Instruction.
Output exactly the lines that run from the top of the entries to the line holding "This Datapack is", including both of those lines.

Given information.
================

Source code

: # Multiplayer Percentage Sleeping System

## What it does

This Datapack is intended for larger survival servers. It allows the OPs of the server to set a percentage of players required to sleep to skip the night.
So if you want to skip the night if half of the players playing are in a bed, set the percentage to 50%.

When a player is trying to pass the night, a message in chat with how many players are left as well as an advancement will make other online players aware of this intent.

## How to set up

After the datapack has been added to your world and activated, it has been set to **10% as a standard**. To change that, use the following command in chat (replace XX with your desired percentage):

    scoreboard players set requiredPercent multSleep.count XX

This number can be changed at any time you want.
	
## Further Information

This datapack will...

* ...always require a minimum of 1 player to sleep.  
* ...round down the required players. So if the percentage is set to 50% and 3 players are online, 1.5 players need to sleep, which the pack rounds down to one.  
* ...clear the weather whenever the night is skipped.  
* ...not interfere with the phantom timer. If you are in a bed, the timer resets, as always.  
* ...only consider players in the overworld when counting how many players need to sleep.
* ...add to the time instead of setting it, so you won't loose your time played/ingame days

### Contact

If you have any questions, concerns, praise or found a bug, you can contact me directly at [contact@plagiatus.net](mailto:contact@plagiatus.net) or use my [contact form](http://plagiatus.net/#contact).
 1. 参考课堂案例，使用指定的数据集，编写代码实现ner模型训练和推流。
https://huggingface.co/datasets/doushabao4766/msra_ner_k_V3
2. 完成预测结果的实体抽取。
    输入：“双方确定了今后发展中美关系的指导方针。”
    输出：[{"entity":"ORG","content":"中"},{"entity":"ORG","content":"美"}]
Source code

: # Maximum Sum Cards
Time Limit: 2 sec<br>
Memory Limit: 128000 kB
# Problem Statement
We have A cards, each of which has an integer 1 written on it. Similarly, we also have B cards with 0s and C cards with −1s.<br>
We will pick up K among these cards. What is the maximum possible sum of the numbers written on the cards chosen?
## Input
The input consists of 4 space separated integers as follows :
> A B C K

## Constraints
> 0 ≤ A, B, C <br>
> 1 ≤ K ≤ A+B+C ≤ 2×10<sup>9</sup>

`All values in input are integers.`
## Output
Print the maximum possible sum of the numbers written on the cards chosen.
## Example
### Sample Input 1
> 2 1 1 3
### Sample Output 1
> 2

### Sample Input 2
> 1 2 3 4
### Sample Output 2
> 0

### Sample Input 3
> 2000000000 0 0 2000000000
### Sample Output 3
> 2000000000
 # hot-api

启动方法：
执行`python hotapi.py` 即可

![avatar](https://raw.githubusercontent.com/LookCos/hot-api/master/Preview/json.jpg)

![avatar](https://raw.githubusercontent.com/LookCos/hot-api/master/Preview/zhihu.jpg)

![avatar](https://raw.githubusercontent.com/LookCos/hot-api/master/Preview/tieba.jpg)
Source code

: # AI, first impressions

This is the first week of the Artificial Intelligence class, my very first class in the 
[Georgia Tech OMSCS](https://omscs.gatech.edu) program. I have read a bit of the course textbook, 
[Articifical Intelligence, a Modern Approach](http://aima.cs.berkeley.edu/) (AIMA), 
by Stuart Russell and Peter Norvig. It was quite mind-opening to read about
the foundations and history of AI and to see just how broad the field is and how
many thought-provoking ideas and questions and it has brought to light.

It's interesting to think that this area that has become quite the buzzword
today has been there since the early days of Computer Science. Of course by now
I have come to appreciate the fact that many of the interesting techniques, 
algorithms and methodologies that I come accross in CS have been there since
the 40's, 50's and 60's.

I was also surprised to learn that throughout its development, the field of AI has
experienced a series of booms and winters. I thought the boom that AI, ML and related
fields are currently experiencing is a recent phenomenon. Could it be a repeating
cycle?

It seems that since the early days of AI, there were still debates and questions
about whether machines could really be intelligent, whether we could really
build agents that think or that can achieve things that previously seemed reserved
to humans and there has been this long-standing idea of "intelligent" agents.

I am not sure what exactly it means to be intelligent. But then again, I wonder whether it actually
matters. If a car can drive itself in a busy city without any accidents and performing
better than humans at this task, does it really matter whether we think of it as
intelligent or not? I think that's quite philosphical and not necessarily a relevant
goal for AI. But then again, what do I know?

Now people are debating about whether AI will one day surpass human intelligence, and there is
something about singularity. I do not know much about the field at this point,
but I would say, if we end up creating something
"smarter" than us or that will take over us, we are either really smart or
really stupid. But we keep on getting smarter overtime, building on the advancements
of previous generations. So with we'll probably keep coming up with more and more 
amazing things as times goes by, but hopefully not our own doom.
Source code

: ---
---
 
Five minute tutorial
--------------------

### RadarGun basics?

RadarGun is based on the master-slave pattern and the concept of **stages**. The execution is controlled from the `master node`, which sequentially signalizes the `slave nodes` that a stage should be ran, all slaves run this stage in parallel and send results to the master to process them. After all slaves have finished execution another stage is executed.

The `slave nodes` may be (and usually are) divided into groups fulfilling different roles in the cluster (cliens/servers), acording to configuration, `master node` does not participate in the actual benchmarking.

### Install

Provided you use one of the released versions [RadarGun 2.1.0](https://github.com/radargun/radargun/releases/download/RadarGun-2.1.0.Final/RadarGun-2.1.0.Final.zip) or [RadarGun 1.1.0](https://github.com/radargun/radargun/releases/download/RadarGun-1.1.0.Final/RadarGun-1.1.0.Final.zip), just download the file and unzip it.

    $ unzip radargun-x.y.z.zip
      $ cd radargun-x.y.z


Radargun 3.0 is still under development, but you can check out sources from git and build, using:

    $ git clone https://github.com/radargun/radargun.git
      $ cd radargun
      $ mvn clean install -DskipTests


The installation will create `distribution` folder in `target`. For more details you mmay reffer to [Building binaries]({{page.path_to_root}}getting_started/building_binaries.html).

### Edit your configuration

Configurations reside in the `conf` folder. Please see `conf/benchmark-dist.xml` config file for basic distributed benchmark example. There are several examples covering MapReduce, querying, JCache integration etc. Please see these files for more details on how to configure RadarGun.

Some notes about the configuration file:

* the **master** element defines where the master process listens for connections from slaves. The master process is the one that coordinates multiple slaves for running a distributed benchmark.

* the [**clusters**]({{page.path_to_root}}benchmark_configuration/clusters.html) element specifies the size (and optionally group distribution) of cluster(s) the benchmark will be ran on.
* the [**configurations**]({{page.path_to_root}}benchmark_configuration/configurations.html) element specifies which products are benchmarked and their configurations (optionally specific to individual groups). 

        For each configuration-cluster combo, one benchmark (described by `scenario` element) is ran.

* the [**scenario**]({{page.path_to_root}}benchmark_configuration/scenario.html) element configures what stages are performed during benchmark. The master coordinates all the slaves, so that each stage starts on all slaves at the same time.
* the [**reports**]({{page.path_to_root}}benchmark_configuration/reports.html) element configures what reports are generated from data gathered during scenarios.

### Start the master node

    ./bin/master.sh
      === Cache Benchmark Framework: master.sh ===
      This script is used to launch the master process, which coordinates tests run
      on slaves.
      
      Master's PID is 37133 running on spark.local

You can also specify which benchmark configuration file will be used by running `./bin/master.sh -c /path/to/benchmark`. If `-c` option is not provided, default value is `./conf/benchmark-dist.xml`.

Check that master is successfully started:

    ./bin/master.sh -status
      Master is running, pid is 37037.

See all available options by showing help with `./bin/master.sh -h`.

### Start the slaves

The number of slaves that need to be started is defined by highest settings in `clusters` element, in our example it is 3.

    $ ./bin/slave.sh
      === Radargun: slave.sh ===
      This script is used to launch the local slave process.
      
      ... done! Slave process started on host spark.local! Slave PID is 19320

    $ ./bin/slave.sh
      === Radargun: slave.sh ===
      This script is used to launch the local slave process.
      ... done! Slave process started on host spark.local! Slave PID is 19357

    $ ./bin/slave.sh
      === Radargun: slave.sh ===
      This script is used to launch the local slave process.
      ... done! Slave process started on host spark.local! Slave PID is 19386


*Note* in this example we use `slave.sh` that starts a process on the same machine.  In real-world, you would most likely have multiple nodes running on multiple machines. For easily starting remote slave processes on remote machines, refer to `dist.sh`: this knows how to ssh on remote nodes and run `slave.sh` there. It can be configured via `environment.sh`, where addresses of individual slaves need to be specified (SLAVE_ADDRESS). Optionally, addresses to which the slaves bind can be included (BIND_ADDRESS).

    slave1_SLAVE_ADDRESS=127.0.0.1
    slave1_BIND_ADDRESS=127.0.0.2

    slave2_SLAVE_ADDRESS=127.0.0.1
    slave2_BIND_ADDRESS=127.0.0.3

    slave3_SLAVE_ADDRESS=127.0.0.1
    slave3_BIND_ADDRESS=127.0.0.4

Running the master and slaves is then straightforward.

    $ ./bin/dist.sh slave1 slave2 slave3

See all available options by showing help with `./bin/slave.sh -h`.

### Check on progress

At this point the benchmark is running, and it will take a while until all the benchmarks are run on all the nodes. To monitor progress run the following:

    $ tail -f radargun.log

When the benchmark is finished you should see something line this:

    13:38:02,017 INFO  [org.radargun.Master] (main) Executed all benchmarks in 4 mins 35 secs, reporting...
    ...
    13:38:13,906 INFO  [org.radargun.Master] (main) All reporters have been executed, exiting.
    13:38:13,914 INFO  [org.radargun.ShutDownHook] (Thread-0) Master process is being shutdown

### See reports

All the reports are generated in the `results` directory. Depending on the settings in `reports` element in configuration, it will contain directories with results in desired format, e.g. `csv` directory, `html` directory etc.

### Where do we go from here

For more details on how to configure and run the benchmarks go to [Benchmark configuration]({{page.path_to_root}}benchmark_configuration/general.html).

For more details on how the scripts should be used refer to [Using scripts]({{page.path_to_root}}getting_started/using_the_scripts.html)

================

Task solution.
Source code

: # Multiplayer Percentage Sleeping System

## What it does

This Datapack is intended for larger survival servers. It allows the OPs of the server to set a percentage of players required to sleep to skip the night.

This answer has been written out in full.